El tiempo ha ayudado a olvidar pero nada se perdona en cuanto las hemerotecas desempolvan el pasado. El terrorismo es un fenómeno ambulante que nace y muere en la cuna del adoctrinamiento. Vivir sin él es un imposible porque siempre habrá locos dispuestos a sacrificar su vida, y la de otros, en favor de una abstracción que promete lo que no conoce. Su mueve como una serpiente de cascabel entre la normalidad. Aparece y desaparece protegido por la cobardía de ejecutores radicales en el propósito aniquilador. El mal de la ideologización es alimentado por manipuladores que juegan con el desencanto. Estas celebraciones duelen porque sabemos que nunca terminarán, laten en la continuidad del extremismo. Quienes hacen del horror un arma para reivindicar lo que su inteligencia no sabe defender con el debate las explotan para sembrar más miedo.
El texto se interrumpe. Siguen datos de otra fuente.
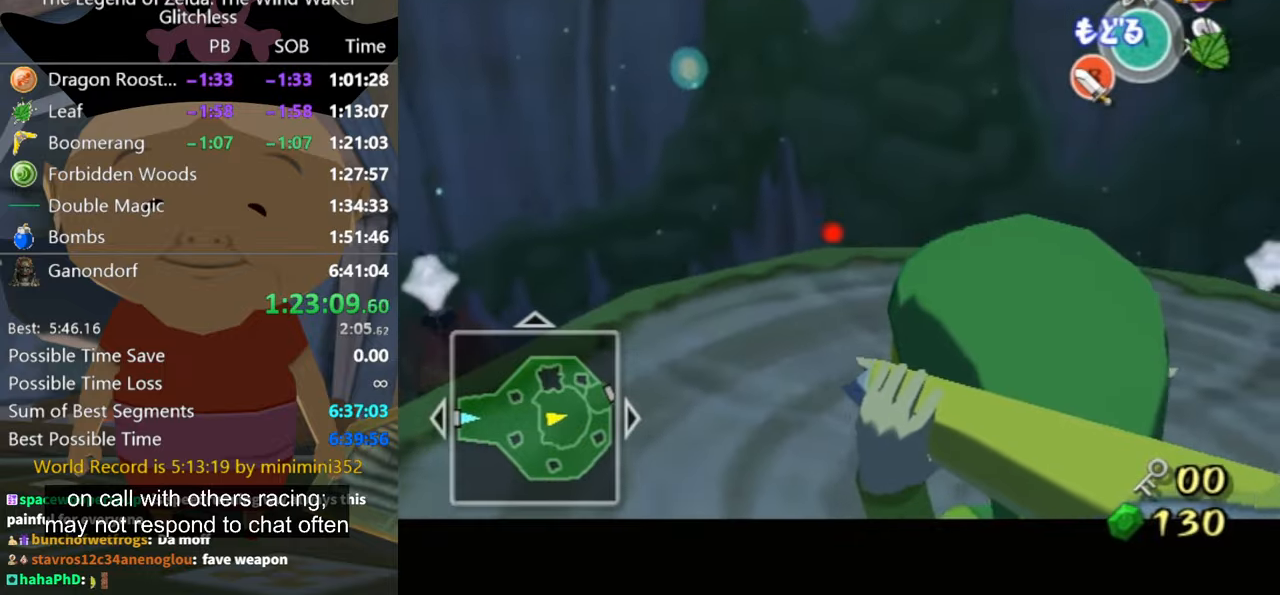
{"buttons": ["Z"], "left_stick": "up-left", "right_stick": "center", "button_events": []}
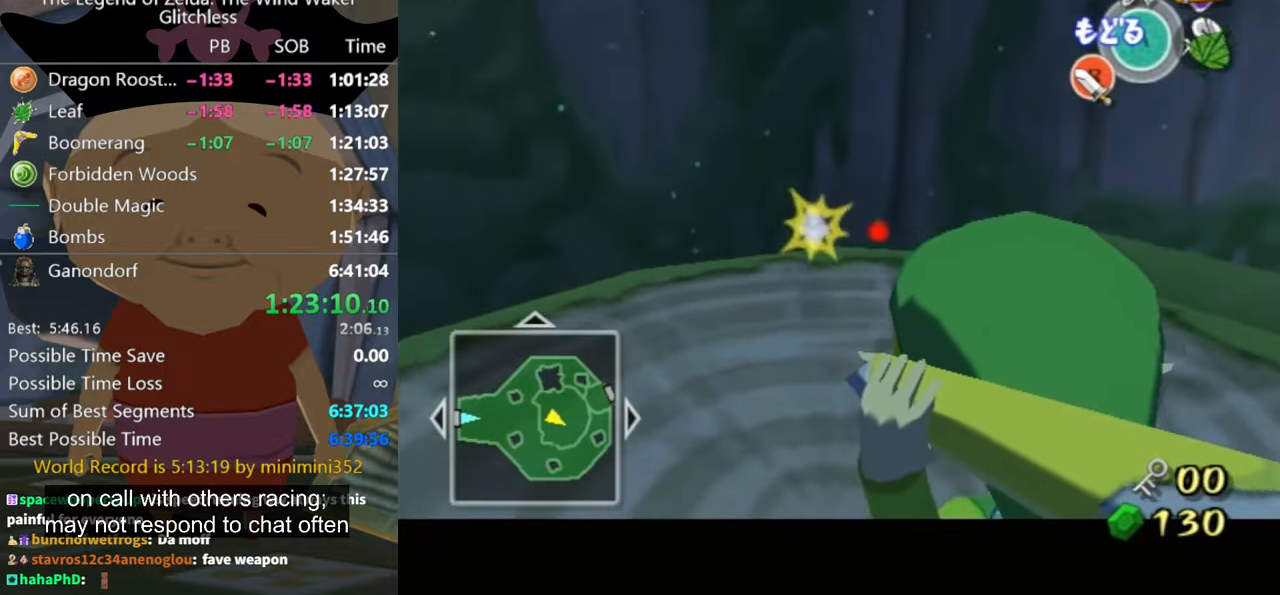
{"buttons": ["Z"], "left_stick": "left", "right_stick": "center", "button_events": []}
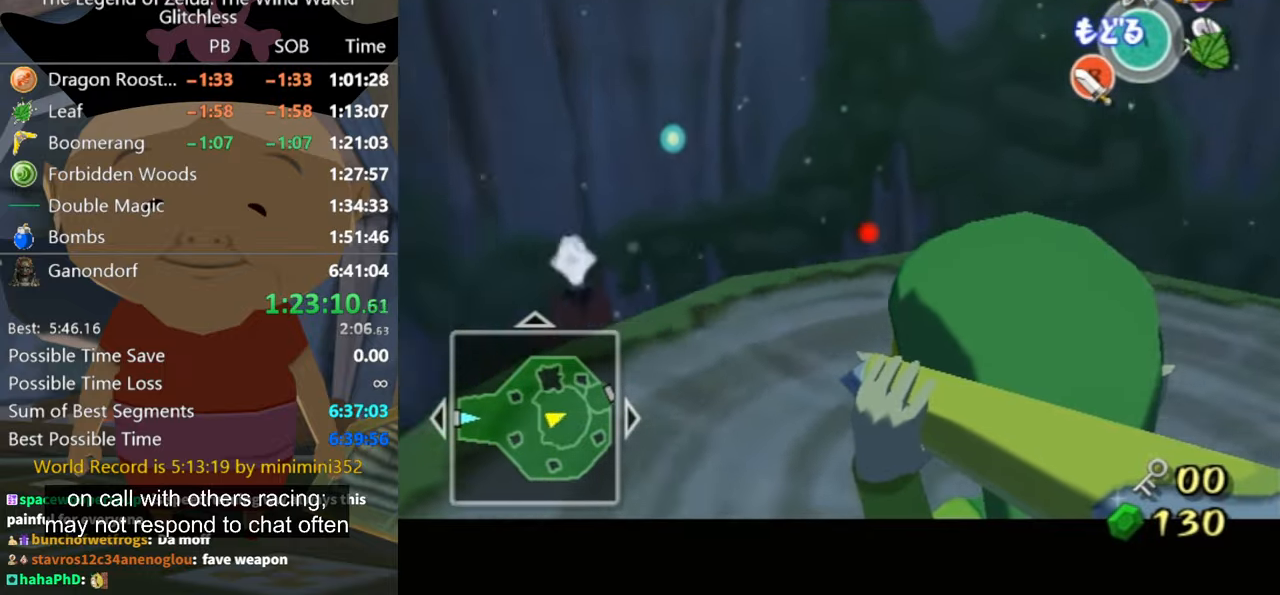
{"buttons": ["Z"], "left_stick": "left", "right_stick": "center", "button_events": []}
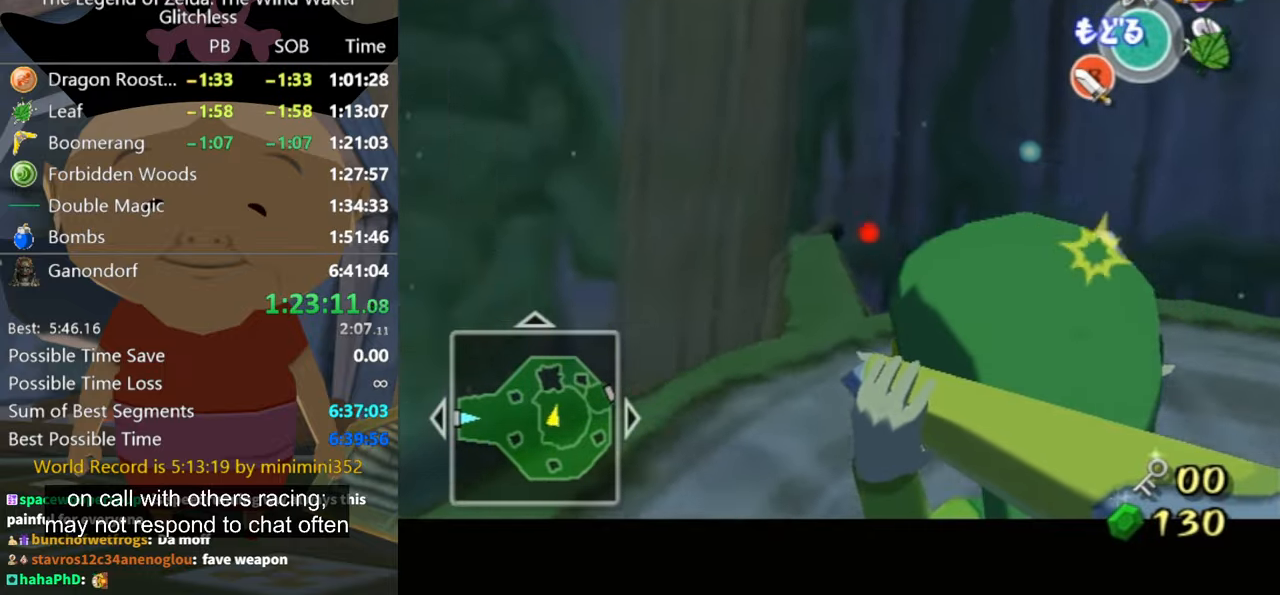
{"buttons": [], "left_stick": "center", "right_stick": "center", "button_events": [[100, "Z", "up"]]}
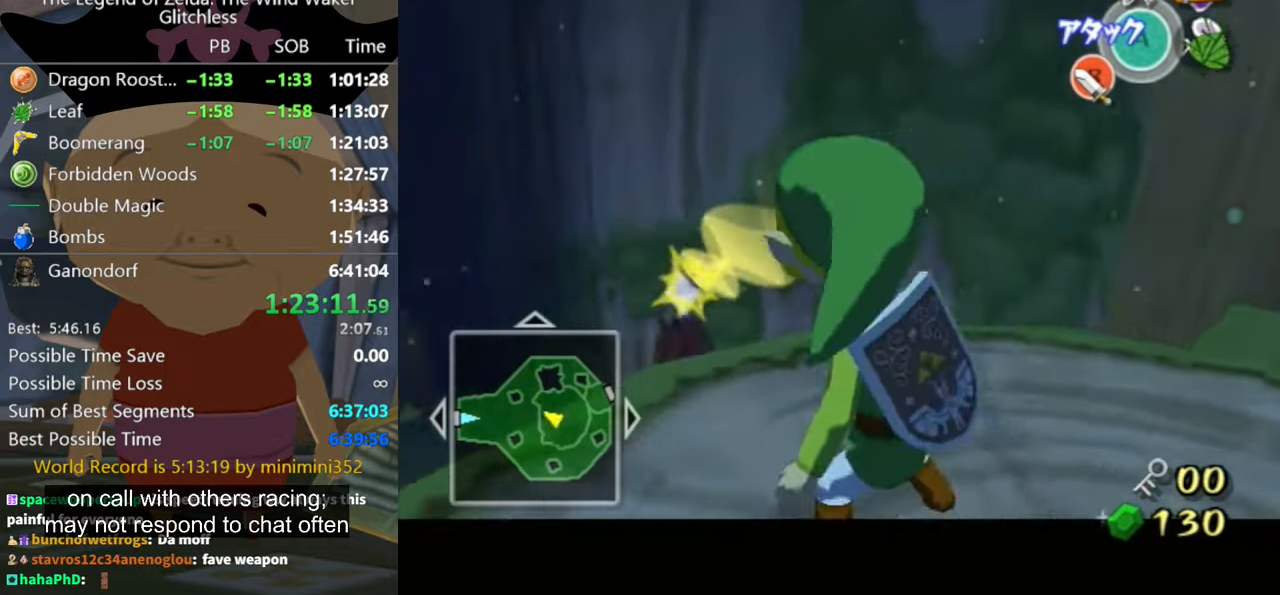
{"buttons": [], "left_stick": "up-left", "right_stick": "center", "button_events": []}
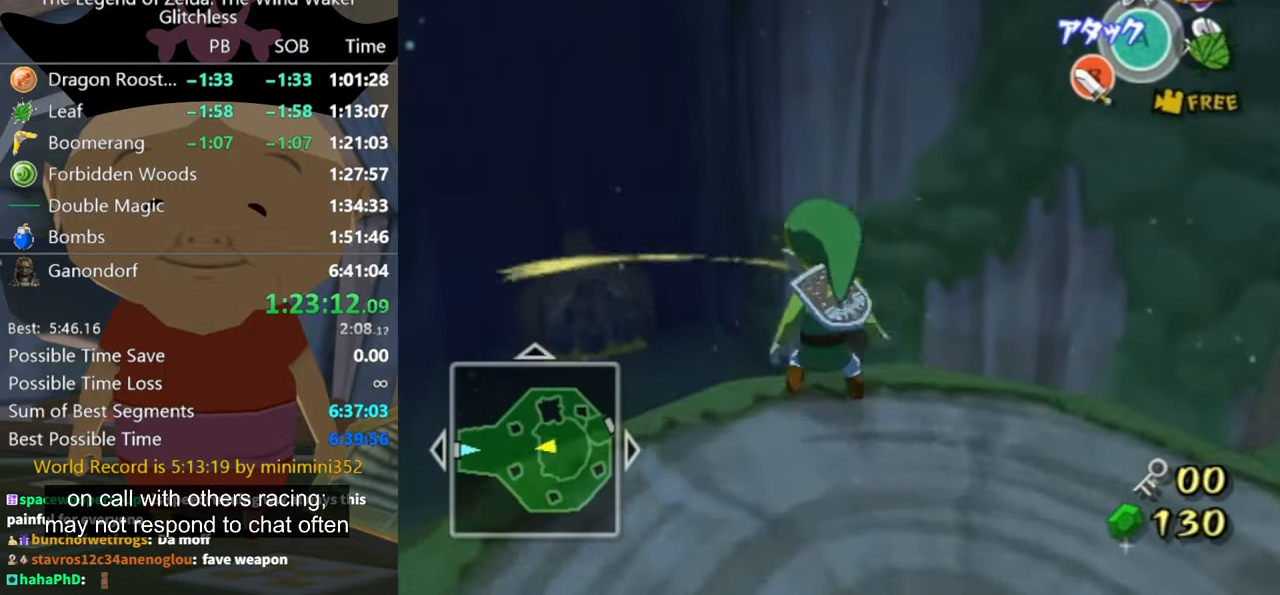
{"buttons": [], "left_stick": "up-left", "right_stick": "center", "button_events": []}
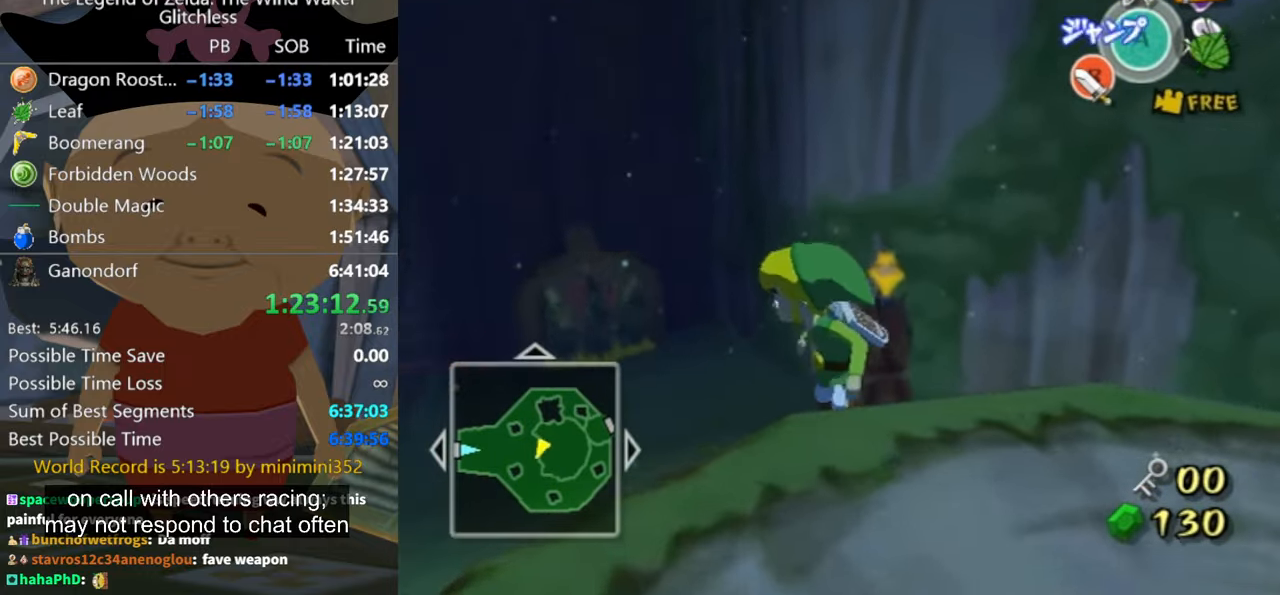
{"buttons": [], "left_stick": "left", "right_stick": "left", "button_events": []}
El enfrentamiento violento con la paz es algo que hemos asimilado sin rechistar. El estado del bienestar ideológico es una quimera que los radicalismos no quieren discutir con palabras sino imponer a bombazos.
Los atentados de Bataclan forman parte de la Historia como recuerdo ensangrentado de un viernes 13 maldito. No podemos permitirnos el lujo dialéctico de regresar al choque de civilizaciones como causante del dolor un lustro después. Hoy, asesinar es barato con la ayuda de un dios y lobos solitarios dispuestos a pintar con sangre ajena el camino hacia un paraíso inexistente.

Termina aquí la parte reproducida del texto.